• Requirement:
Every line in the records below with the string "building" needs to be copied out.

┌──

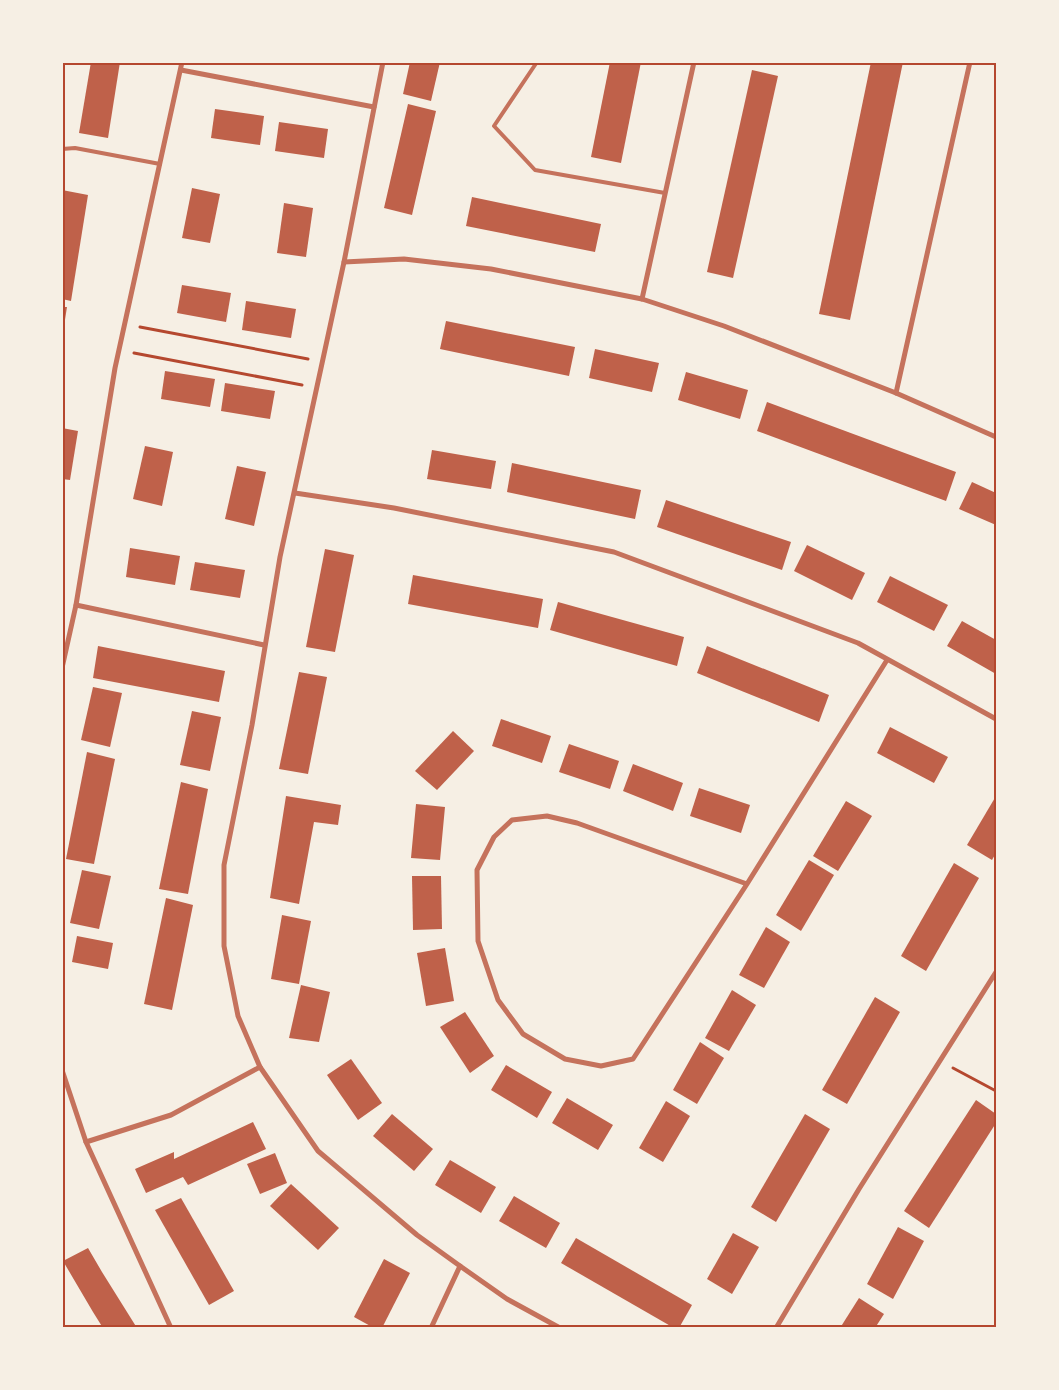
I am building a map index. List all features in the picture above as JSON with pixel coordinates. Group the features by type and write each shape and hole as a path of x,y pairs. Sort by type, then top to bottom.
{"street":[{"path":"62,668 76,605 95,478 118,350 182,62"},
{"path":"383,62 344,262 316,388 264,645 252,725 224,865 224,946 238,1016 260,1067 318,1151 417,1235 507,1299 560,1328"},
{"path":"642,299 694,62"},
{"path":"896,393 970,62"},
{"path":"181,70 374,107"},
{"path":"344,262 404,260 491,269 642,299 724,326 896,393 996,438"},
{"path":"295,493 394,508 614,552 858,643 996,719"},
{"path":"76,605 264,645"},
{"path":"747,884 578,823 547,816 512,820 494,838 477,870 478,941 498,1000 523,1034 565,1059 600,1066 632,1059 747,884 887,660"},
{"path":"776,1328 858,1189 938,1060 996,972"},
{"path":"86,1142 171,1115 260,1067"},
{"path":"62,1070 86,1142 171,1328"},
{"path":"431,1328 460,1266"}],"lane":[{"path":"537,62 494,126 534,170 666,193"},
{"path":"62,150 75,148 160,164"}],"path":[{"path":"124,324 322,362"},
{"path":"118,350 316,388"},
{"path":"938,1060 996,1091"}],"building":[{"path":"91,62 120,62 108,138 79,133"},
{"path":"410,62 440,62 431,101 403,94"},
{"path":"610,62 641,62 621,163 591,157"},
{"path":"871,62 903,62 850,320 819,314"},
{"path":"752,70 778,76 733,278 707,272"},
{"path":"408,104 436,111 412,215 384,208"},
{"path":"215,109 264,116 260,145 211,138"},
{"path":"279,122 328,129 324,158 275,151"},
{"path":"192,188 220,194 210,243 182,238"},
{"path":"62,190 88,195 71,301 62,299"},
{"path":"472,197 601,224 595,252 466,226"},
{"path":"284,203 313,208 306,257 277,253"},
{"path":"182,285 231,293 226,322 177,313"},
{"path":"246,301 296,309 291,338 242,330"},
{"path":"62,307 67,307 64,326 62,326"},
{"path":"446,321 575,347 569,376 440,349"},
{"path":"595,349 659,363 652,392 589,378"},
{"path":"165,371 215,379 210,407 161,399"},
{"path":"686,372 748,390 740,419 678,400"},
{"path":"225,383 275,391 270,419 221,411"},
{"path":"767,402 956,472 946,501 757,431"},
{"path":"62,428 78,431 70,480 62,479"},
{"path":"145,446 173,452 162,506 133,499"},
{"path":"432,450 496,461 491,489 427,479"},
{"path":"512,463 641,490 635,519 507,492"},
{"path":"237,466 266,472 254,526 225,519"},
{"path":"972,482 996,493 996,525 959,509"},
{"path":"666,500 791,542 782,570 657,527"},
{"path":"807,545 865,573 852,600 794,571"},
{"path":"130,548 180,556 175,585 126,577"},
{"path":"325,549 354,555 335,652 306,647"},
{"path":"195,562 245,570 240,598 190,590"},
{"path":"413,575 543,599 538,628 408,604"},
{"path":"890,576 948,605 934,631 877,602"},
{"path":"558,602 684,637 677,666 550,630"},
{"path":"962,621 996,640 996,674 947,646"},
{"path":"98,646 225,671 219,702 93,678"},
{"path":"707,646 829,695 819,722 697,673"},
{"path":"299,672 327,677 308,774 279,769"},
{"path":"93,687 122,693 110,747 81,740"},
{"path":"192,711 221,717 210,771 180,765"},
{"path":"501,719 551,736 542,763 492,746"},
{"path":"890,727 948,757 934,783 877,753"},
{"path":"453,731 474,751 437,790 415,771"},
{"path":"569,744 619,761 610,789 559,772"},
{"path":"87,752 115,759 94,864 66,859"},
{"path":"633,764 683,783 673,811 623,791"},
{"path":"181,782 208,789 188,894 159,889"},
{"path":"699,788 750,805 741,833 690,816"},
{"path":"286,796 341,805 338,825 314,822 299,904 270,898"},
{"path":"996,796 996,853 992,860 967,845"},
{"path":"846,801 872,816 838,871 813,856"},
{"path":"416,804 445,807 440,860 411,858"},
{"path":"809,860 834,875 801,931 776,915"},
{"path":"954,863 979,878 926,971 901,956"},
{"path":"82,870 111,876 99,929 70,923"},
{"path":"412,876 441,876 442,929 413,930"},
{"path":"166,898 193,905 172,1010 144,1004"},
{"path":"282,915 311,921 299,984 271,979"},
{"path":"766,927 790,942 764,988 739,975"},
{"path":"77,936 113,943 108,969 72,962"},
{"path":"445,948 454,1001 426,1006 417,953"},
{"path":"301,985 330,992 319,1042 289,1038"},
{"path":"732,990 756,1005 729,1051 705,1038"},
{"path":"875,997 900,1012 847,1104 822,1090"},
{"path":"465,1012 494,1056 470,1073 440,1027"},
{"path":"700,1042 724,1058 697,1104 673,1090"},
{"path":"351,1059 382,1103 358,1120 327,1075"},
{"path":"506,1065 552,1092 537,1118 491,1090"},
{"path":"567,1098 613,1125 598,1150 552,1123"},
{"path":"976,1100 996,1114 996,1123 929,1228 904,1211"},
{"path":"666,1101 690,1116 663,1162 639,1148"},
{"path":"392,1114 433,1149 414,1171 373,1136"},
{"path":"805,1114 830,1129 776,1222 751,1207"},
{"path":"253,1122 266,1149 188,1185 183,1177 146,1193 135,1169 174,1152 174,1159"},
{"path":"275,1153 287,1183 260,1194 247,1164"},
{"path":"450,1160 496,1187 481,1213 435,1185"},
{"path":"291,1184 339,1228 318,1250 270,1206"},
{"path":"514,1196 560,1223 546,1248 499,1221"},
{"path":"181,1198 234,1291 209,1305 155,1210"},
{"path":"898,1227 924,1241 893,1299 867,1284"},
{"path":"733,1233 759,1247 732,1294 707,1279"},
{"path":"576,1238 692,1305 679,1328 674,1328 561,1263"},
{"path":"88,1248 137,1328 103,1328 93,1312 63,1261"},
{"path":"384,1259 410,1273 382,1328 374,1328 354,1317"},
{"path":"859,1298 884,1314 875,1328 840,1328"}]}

└──

• Output for this task:
I am building a map index. List all features in the picture above as JSON with pixel coordinates. Group the features by type and write each shape and hole as a path of x,y pairs. Sort by type, then top to bottom.
{"path":"938,1060 996,1091"}],"building":[{"path":"91,62 120,62 108,138 79,133"},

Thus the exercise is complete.